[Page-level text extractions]

==============================

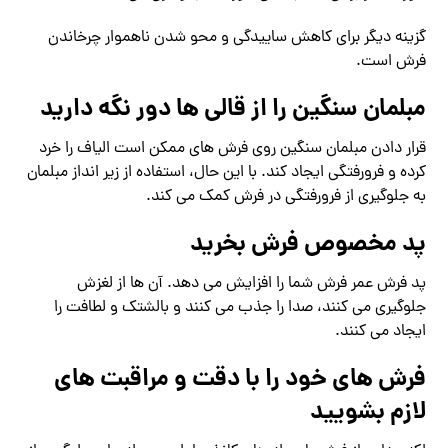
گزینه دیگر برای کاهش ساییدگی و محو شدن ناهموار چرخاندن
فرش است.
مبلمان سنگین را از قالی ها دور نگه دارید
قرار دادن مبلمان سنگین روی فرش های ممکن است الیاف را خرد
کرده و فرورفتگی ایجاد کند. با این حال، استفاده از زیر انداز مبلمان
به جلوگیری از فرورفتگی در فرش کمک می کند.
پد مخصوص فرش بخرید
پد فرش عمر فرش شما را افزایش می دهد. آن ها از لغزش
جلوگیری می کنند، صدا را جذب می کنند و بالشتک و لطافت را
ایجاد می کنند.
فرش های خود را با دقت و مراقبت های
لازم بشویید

==============================

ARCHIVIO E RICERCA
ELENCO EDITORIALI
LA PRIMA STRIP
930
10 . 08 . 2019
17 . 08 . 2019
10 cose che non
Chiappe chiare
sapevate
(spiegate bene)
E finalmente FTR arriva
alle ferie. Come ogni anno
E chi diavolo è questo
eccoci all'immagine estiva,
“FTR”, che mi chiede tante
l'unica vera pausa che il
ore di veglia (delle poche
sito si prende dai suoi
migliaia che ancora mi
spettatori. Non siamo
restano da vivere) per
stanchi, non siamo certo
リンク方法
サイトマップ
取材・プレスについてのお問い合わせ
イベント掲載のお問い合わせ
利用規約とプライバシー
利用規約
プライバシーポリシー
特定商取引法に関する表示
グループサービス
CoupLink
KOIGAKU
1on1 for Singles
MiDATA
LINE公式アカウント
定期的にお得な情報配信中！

==============================

Your assignment → Reproduce exactly the entries above, limited to the lines from the one with "取材・プレスについてのお問い合わせ" through the one with "定期的にお得な情報配信中！", both included.

Result of the exercise →
取材・プレスについてのお問い合わせ
イベント掲載のお問い合わせ
利用規約とプライバシー
利用規約
プライバシーポリシー
特定商取引法に関する表示
グループサービス
CoupLink
KOIGAKU
1on1 for Singles
MiDATA
LINE公式アカウント
定期的にお得な情報配信中！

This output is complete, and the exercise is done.